El muchacho vuelve a disparar algunas ocasiones más hasta
que un golpe en el abdomen le quita el aire. Se lleva la mano al lugar del
impacto y horrorizado ve como su uniforme, imparablemente, se tiñe de sangre.
Trata de contenerla, se quita el quepí y trata de bloquear la terrible herida.
Las fuerzas empiezan a abandonarlo y su respiración se hace dificultosa, le
falta el aire, no sabe que uno de sus pulmones ha sido perforado y las oleadas
de dolor y la necesidad de respirar, se hacen casi insoportables. Pese al
lacerante dolor, vuelve a tomar su Peabody.
-
Un último disparo - se dice
Alza su arma y se asoma por la trinchera únicamente para
encontrarse cara a cara con soldados chilenos que se encuentran a unos pocos
metros. Con la visión borrosa y al borde de la asfixia, dispara sin precisión y
un grito le confirma que dio en el blanco. Los soldados chilenos repelen el
ataque abriendo fuego directo sobre el muchacho. Un proyectil impacta en su
hombro y lo hace caer de rodillas.
- La bayoneta - se dice.
Pero ya no tiene tiempo, un barbudo infante sureño
corona la cima, pasa por encima de la trinchera y sin piedad,
descarga un feroz culatazo en el lado derecho de la cabeza del muchacho. La
oscuridad nubla los sentidos del joven defensor, ya tendido en el suelo, un
segundo culatazo propinado por otro soldado da por concluida la faena.
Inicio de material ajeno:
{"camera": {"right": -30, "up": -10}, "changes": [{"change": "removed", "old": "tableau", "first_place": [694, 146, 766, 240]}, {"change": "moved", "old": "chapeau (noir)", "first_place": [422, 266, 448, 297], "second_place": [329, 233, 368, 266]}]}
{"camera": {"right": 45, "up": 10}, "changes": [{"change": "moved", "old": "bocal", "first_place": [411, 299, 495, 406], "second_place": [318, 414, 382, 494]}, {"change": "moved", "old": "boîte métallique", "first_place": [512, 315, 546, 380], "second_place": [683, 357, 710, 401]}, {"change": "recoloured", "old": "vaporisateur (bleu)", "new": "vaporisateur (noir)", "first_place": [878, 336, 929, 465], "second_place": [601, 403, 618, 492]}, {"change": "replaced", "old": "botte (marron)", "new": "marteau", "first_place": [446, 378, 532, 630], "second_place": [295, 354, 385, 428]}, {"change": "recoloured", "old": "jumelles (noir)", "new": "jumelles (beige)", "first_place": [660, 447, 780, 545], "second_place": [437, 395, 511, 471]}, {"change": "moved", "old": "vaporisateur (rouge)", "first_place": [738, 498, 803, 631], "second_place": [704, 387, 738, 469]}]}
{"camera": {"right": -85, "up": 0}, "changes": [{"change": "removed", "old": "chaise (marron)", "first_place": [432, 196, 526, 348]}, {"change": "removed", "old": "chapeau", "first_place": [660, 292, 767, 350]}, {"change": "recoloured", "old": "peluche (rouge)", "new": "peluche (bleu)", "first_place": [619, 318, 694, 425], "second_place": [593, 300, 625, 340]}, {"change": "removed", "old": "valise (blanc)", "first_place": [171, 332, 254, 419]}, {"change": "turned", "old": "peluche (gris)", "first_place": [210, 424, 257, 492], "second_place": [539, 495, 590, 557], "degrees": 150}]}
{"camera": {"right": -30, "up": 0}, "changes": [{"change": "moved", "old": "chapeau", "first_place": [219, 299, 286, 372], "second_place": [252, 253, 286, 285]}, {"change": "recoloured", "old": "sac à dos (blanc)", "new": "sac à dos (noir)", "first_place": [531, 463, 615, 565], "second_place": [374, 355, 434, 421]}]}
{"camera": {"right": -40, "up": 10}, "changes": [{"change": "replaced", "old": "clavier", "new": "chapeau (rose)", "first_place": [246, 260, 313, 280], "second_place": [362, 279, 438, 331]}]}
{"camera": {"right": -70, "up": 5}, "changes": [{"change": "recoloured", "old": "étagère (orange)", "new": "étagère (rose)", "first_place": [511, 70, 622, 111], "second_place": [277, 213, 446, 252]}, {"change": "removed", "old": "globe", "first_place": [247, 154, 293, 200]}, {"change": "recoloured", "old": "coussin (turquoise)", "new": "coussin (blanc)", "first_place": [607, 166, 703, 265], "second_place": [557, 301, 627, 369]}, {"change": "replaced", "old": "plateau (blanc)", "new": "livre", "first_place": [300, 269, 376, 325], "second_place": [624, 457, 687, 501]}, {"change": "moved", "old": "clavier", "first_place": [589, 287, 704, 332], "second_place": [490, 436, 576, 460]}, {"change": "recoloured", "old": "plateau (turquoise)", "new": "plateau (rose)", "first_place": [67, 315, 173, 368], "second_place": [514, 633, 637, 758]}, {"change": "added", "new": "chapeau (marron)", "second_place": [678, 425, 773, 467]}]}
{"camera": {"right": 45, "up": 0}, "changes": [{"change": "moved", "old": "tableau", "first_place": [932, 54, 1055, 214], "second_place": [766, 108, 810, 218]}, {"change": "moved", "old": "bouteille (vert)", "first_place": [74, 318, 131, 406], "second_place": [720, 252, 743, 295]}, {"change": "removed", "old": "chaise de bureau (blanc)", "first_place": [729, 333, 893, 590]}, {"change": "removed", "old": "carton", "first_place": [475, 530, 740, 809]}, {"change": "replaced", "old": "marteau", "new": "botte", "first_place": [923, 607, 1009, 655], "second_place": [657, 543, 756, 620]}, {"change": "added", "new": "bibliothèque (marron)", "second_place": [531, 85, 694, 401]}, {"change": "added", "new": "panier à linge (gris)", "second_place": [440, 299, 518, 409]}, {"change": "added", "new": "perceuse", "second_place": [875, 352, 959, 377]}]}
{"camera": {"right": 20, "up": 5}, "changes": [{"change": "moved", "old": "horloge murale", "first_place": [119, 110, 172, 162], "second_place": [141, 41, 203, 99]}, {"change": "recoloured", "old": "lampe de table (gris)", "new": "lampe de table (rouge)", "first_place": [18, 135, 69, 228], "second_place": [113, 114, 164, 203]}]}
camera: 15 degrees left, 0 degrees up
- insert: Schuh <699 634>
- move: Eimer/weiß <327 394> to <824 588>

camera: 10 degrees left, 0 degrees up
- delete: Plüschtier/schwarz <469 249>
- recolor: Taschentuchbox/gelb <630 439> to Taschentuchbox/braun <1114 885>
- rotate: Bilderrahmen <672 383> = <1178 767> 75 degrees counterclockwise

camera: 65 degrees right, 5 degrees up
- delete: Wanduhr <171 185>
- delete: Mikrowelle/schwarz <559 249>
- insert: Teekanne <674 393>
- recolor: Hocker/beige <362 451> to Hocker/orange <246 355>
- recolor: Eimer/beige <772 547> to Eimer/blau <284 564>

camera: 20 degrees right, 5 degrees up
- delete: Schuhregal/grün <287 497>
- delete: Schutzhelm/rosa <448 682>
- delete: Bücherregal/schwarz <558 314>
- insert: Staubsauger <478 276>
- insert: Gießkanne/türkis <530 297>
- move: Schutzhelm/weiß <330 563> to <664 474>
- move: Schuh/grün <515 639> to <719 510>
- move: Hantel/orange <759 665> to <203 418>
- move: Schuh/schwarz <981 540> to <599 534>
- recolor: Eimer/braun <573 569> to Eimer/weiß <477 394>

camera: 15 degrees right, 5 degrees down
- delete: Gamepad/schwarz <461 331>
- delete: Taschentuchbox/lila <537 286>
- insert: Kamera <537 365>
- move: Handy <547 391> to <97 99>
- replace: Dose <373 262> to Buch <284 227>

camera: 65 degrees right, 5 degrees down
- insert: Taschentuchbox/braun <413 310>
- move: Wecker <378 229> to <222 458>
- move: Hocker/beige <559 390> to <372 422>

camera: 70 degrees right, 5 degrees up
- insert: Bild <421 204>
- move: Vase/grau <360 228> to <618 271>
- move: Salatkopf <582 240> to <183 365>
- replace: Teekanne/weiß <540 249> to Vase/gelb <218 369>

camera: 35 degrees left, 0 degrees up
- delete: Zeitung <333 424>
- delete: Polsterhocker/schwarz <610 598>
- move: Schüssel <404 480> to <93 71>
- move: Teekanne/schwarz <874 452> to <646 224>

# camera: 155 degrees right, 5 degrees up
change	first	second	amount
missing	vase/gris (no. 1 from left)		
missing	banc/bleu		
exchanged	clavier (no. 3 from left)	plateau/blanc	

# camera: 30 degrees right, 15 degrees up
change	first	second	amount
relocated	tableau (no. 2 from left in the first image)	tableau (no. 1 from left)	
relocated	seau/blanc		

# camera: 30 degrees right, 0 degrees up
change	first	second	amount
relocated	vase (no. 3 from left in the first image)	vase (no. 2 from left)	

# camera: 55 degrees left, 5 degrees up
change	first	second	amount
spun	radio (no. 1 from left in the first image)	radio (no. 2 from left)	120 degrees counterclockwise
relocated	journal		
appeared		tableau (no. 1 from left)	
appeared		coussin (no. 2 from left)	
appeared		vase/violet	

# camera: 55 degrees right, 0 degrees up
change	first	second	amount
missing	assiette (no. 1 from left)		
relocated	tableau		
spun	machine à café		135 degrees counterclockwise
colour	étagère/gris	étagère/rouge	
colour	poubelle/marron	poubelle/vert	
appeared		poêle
La trinchera ha sido tomada. Los pocos heridos del lugar
son rematados allí donde son encontrados. La línea de San Juan ha sido
conquistada por las tropas chilenas y en ese momento sólo la línea del Morro
Solar sigue presentado batalla. Algunos araucanos bolsiquean el cuerpo del
muchacho y no encuentran nada de valor. Arrancan de sus manos su Peabody y se
aprestan para apoyar a sus batallones que siguen luchando en las zonas cercanas
al mar.
El muchacho aún no ha muerto. Agoniza. Se encuentra
tendido sobre su pecho y su respiración se hace cada vez más débil. La sangre y
la tierra se funden en una espesa sustancia que baña generosamente la aridez de
la colina. De su colina. En el postrer momento, la imagen de su madre se
presenta en sus delirantes pensamientos.
-
Madrecita, te voy a extrañar -
se dice.
Sus miembros se relajan y sus ojos se cierran para nunca
más abrirse.
El muchacho ha muerto… la historia y la
leyenda del soldado desconocido acaban de nacer.